# DATA LINES start

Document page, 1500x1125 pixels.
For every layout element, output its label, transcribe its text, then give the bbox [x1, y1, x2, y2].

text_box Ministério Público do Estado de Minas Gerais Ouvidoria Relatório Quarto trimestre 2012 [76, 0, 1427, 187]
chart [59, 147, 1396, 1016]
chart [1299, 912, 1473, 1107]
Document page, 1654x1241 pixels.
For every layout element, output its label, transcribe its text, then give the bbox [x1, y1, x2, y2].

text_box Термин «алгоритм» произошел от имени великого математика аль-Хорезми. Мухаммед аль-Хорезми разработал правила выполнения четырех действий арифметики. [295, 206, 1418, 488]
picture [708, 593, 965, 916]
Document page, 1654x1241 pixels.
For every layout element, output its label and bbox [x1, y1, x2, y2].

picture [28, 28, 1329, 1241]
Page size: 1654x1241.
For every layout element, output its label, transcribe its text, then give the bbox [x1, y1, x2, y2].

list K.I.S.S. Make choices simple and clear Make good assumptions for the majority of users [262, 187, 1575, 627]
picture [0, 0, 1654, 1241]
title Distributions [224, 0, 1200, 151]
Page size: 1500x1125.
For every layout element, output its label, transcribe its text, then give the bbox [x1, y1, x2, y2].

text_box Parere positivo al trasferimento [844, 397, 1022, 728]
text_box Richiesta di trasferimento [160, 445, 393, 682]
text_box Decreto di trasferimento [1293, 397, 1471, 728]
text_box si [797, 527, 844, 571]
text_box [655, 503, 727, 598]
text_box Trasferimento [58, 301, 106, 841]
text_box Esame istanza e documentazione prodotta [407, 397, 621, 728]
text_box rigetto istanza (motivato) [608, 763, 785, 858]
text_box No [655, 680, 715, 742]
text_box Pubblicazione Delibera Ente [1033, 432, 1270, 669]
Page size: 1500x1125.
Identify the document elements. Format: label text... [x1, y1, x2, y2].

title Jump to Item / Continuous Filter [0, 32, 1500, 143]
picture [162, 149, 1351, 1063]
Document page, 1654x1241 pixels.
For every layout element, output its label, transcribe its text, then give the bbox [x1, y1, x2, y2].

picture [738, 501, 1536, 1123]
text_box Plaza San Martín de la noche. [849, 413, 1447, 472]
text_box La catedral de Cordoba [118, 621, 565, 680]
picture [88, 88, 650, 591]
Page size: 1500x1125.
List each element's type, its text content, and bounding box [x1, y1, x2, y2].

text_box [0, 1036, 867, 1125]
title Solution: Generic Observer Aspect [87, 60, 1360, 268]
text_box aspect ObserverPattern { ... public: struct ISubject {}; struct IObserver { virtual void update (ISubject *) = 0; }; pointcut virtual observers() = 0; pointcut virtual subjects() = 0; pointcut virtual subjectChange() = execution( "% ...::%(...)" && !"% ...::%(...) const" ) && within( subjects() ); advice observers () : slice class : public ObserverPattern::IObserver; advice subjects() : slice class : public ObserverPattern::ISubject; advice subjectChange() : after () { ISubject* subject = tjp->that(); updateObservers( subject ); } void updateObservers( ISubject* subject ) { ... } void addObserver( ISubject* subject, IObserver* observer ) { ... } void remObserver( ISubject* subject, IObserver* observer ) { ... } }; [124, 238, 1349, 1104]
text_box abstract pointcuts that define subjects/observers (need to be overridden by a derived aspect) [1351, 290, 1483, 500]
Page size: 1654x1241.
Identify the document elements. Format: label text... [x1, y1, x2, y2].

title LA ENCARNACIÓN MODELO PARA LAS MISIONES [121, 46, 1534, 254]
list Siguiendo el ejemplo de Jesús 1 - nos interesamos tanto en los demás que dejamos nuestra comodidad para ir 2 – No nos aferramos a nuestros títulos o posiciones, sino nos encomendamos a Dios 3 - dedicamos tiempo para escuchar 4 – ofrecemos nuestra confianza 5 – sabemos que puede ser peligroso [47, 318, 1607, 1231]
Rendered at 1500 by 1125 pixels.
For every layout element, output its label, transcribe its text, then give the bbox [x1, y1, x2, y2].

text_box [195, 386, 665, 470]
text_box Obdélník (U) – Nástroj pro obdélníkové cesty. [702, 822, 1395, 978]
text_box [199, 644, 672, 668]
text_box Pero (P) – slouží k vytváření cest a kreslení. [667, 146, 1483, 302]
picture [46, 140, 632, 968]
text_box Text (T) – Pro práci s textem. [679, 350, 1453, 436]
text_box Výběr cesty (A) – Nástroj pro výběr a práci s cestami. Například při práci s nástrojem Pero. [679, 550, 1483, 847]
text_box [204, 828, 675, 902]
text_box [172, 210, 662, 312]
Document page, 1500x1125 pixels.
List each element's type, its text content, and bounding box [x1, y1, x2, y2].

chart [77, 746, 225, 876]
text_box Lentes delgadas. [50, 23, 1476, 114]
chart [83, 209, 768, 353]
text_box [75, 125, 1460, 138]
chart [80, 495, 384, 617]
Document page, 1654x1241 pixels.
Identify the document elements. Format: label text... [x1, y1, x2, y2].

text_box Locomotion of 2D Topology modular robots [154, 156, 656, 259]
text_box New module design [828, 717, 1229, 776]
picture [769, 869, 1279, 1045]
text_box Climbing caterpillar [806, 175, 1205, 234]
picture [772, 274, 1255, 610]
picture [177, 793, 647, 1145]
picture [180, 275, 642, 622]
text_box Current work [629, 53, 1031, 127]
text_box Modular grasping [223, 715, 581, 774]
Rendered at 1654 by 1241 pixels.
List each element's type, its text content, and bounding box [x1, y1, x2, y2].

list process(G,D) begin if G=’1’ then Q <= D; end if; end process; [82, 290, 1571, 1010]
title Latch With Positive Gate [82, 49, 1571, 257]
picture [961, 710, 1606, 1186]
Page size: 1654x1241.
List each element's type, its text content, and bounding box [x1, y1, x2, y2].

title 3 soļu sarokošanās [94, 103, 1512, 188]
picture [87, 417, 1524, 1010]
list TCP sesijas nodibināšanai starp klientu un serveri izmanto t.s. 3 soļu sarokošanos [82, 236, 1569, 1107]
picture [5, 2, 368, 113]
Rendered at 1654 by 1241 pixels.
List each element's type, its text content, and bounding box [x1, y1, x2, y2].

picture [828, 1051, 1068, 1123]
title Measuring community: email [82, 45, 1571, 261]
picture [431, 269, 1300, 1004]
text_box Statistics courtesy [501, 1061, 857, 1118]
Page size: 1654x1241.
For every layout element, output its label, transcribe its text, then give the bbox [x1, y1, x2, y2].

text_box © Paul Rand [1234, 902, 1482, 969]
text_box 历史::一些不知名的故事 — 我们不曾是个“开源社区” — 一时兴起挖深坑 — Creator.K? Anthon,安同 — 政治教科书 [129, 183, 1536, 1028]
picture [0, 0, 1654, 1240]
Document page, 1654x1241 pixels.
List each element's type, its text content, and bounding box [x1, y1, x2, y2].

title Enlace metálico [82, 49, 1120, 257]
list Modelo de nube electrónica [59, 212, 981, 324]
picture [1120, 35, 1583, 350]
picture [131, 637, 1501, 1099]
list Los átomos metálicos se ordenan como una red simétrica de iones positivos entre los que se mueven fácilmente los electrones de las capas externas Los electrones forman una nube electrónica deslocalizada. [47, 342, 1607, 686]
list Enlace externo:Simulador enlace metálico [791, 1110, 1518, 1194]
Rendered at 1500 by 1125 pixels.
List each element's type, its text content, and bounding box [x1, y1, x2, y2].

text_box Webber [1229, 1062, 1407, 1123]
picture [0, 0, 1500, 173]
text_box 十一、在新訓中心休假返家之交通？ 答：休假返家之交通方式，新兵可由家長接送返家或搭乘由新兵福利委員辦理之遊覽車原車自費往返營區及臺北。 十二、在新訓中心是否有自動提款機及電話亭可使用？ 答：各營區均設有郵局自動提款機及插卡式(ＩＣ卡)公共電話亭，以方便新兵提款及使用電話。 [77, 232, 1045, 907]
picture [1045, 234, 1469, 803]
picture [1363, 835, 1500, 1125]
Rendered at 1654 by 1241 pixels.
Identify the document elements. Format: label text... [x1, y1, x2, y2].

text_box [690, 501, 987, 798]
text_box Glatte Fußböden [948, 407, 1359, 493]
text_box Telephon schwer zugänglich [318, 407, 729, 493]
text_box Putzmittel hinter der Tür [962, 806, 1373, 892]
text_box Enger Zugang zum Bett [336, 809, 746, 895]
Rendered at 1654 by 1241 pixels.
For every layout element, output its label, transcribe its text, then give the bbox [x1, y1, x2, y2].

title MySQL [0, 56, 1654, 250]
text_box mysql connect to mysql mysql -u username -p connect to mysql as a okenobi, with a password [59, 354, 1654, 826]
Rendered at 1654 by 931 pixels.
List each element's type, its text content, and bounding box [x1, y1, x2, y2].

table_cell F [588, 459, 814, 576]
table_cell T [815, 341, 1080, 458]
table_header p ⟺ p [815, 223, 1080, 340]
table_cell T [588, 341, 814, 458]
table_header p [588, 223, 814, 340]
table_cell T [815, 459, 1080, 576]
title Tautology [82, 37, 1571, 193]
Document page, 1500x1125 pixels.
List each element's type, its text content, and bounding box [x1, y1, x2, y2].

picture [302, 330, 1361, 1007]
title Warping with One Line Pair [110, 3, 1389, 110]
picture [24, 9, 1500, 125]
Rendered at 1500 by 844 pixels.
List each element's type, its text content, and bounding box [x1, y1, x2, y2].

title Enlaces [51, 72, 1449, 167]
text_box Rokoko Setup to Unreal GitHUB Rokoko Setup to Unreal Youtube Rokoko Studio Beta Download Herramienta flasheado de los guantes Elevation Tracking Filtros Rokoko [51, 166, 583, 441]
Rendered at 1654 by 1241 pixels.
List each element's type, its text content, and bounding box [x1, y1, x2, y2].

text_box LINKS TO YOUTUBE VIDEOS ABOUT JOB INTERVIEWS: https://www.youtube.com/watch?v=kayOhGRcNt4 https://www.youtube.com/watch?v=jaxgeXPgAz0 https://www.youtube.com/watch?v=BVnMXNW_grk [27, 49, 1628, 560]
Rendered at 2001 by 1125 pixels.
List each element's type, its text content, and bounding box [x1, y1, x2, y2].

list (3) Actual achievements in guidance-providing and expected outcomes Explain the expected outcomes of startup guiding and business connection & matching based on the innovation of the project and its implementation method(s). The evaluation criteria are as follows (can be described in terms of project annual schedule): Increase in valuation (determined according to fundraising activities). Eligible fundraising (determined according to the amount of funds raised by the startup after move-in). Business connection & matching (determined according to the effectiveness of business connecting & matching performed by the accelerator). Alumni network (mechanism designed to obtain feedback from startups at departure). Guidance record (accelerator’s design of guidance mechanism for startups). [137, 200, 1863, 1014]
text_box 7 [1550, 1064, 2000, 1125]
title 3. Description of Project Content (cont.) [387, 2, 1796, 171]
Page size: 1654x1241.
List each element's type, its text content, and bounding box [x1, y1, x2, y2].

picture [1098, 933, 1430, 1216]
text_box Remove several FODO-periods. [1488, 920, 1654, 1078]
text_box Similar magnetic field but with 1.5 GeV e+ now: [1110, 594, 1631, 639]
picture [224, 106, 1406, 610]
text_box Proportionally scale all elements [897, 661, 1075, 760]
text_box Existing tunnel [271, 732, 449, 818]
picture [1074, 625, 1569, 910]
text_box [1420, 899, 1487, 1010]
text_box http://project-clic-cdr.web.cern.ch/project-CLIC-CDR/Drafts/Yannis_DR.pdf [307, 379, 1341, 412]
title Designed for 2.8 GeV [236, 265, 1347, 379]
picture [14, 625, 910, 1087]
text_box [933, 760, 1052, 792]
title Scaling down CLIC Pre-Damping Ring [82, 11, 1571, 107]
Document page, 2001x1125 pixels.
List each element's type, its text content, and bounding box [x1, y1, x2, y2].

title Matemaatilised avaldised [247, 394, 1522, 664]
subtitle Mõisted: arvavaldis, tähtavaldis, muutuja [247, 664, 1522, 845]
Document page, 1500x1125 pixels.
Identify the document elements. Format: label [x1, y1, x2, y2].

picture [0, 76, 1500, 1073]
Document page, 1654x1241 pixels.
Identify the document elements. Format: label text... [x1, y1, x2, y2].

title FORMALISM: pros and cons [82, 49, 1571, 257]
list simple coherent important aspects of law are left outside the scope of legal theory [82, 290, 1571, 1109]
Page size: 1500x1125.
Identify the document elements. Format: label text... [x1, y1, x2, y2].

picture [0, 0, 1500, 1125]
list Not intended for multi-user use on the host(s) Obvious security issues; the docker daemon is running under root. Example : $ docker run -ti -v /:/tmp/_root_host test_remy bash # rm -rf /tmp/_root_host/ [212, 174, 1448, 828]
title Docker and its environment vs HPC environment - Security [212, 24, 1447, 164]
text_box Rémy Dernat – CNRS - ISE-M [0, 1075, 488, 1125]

# DATA LINES end

▸ **OBJECTIVE**
Copy the stretch of the listing from its start through the line containing "picture [88, 88, 650, 591]", verbatim and with both ends included.

▸ **ANSWER IN FULL**
Document page, 1500x1125 pixels.
For every layout element, output its label, transcribe its text, then give the bbox [x1, y1, x2, y2].

text_box Ministério Público do Estado de Minas Gerais Ouvidoria Relatório Quarto trimestre 2012 [76, 0, 1427, 187]
chart [59, 147, 1396, 1016]
chart [1299, 912, 1473, 1107]
Document page, 1654x1241 pixels.
For every layout element, output its label, transcribe its text, then give the bbox [x1, y1, x2, y2].

text_box Термин «алгоритм» произошел от имени великого математика аль-Хорезми. Мухаммед аль-Хорезми разработал правила выполнения четырех действий арифметики. [295, 206, 1418, 488]
picture [708, 593, 965, 916]
Document page, 1654x1241 pixels.
For every layout element, output its label and bbox [x1, y1, x2, y2].

picture [28, 28, 1329, 1241]
Page size: 1654x1241.
For every layout element, output its label, transcribe its text, then give the bbox [x1, y1, x2, y2].

list K.I.S.S. Make choices simple and clear Make good assumptions for the majority of users [262, 187, 1575, 627]
picture [0, 0, 1654, 1241]
title Distributions [224, 0, 1200, 151]
Page size: 1500x1125.
For every layout element, output its label, transcribe its text, then give the bbox [x1, y1, x2, y2].

text_box Parere positivo al trasferimento [844, 397, 1022, 728]
text_box Richiesta di trasferimento [160, 445, 393, 682]
text_box Decreto di trasferimento [1293, 397, 1471, 728]
text_box si [797, 527, 844, 571]
text_box [655, 503, 727, 598]
text_box Trasferimento [58, 301, 106, 841]
text_box Esame istanza e documentazione prodotta [407, 397, 621, 728]
text_box rigetto istanza (motivato) [608, 763, 785, 858]
text_box No [655, 680, 715, 742]
text_box Pubblicazione Delibera Ente [1033, 432, 1270, 669]
Page size: 1500x1125.
Identify the document elements. Format: label text... [x1, y1, x2, y2].

title Jump to Item / Continuous Filter [0, 32, 1500, 143]
picture [162, 149, 1351, 1063]
Document page, 1654x1241 pixels.
For every layout element, output its label, transcribe its text, then give the bbox [x1, y1, x2, y2].

picture [738, 501, 1536, 1123]
text_box Plaza San Martín de la noche. [849, 413, 1447, 472]
text_box La catedral de Cordoba [118, 621, 565, 680]
picture [88, 88, 650, 591]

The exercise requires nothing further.